How to mic: Look at Harvey Gerst's enormous thread in the mic area of this forum. You can't miss it. I just brought it back to life a couple of days ago with a question, so you shouldn't have to search. He gives excellent starting points for micing just about every instrument imaginable. The electric guitar section even has some very nice illustrations.

As for recording direct: Although I've never had a chance to play with the POD, I can't imagine that it would beat the sound of a will mic'd amp. The speaker has a great deal to do with your amp's tone, and you're also capturing the air around the amp. That's awfully hard to simulate digitally if all you want is that rich, ballsy Les Paul tone.

I mentioned this in another thread recently, but my personal experience is that you can get some really nice clean guitar tones going direct - but I've never gotten a beautiful distorted tone that way.
 
Eurythmic, I agree with you 100%.

The POD folks will flame me for this, but I say this from experience. I have the POD Pro. Had it about a year now. I also have the Marshall JCM800 and 100 Watt Silver Jubilee half stacks.

Everyone is entitled to their opinion so please let me be unhappy with the POD.

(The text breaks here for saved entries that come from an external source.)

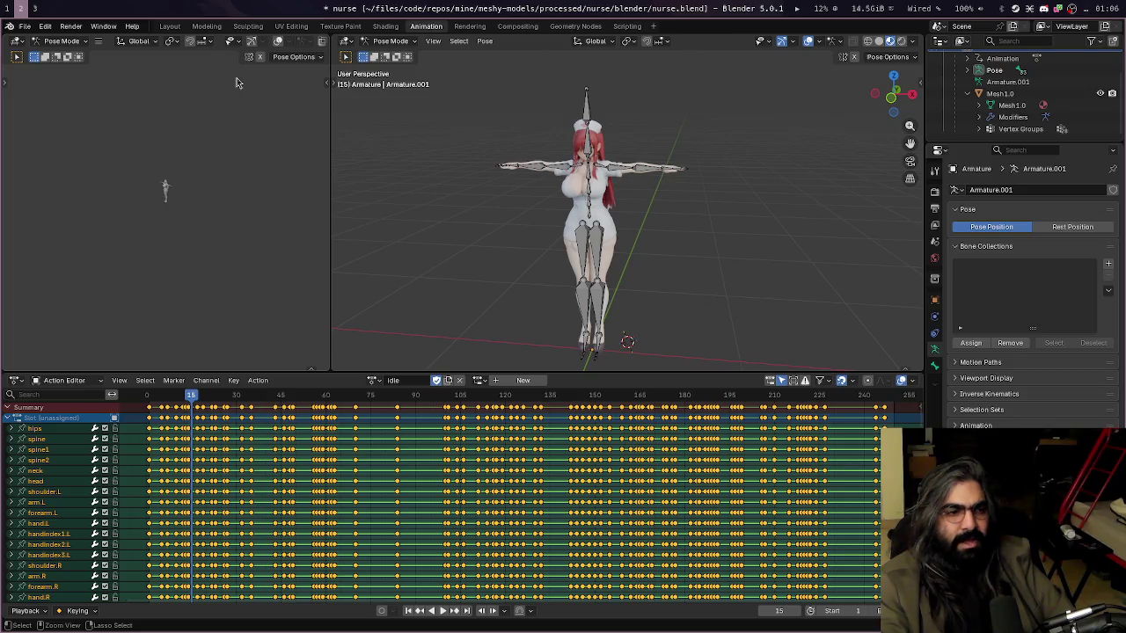
pyautogui.click(25, 26)
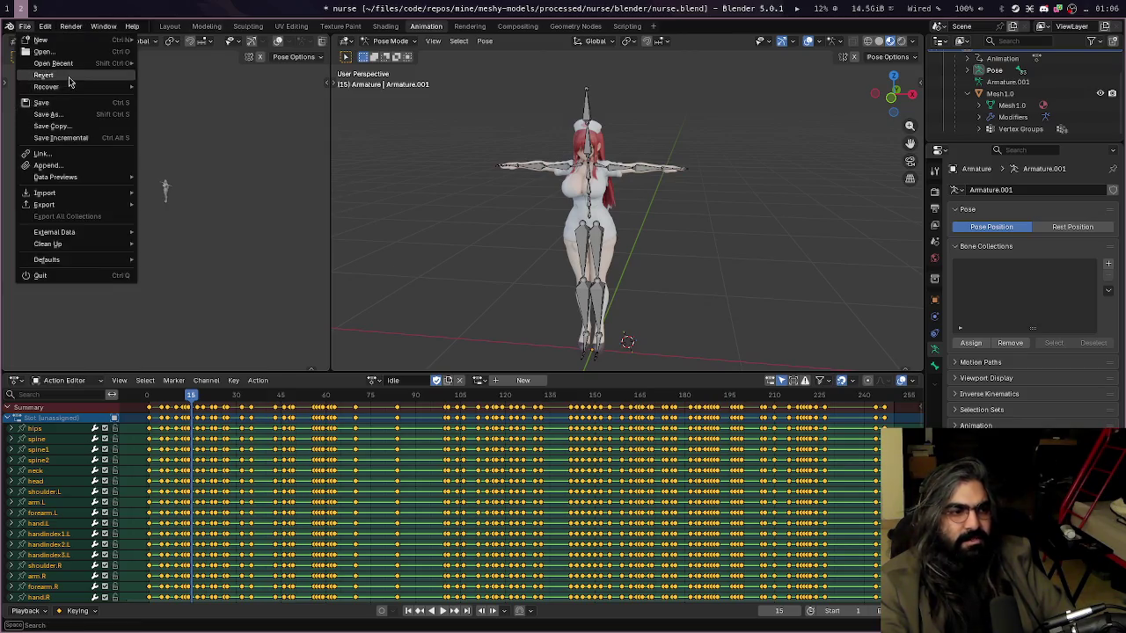
# Revert the nurse file to its last saved state and enlarge the timeline area
pyautogui.click(44, 70)
pyautogui.click(610, 342)
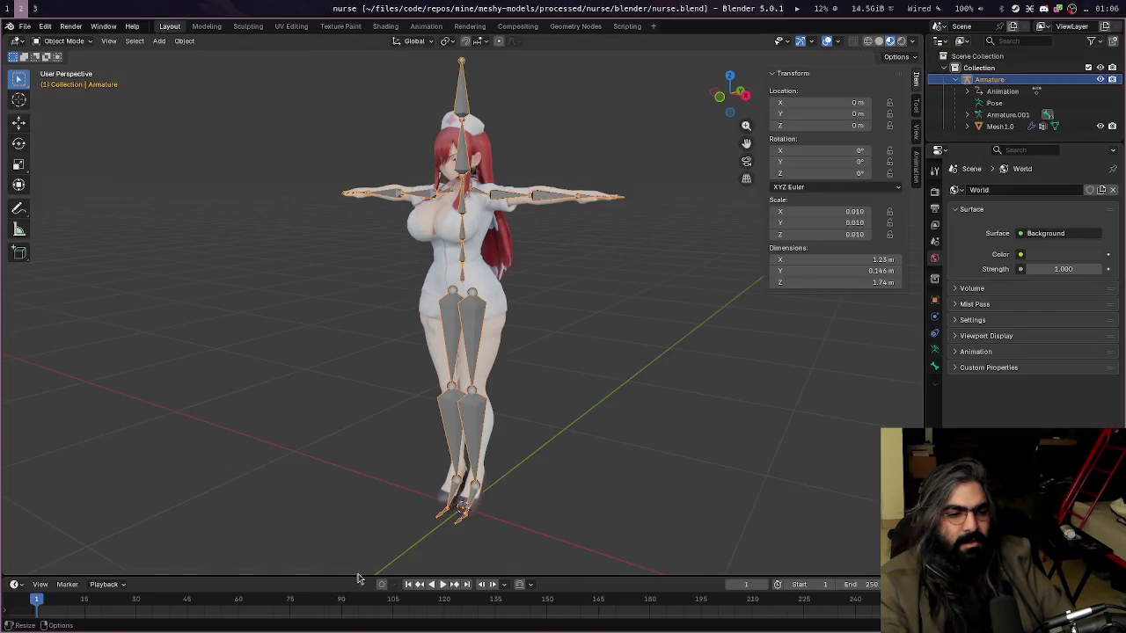
pyautogui.moveTo(358, 579); pyautogui.dragTo(358, 513)
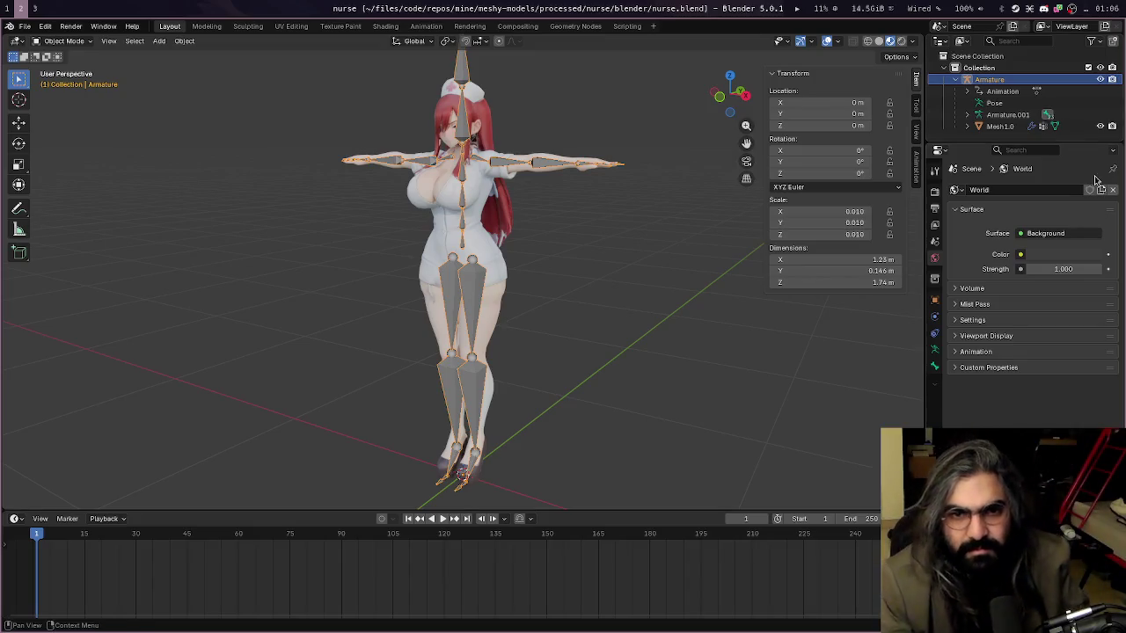
pyautogui.scroll(3, 663, 152)
pyautogui.scroll(-6, 663, 152)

The POD sound FOR ME is most effective when used in a doubling approach along with the half stacks that are mic'd. That is a real mic'd setup on one track, the POD for the doubled performance on another separate track. Then I like it. Otherwise it doesn't cut it. The doubled track is always screaming for something very different to stand out, and the POD does that. I could never use it alone or for solos.

I love Kings X. I have since 1989. Ty Tabor was the template for guitar tones for years in my world. He uses the POD completely on their new CD. I hate this new sound although I love the CD. He swears by it. I'm too insignificant to be questioning Ty Tabor and thats not what I'm doing. Just stating what I like and that I had the same experience as you, trying to get usable tones. I hear the POD overtones big-time on the new CD. Thats what bugs me. IMHO he needs to get the Lab or Mesa amps out of storage. If you listen to Gretchen Goes to Nebraska" and then the new CD, its tough to compare. It must be that I'm missing something or its probably that I just don't care for those sound colors regardless of the modeling. I know its fine for others and I respect that.

Like I said above, I have found uses for it but only when doubled when mic'd amps are also used.

I use a SM57 most of the time on Marshall cabinets and have never been disappointed. The body of the track of a mic'd cabinet jumps out. The POD just kinda sits there. It doesn't move air. I think its coming soon but its not here all the way yet.

I also use Royer ribbon mics for micing cabinets that are incredible.

I need the sound for inspiration. I rarely have that when using the POD alone.

For the religious POD folks..... I'm not one of those people that trashes something without trying it and learning it first. I feel I gave it honest effort. As an additional studio tool it certainly comes in handy, but that over the top distortion sound makes me want to quit playing for some reason.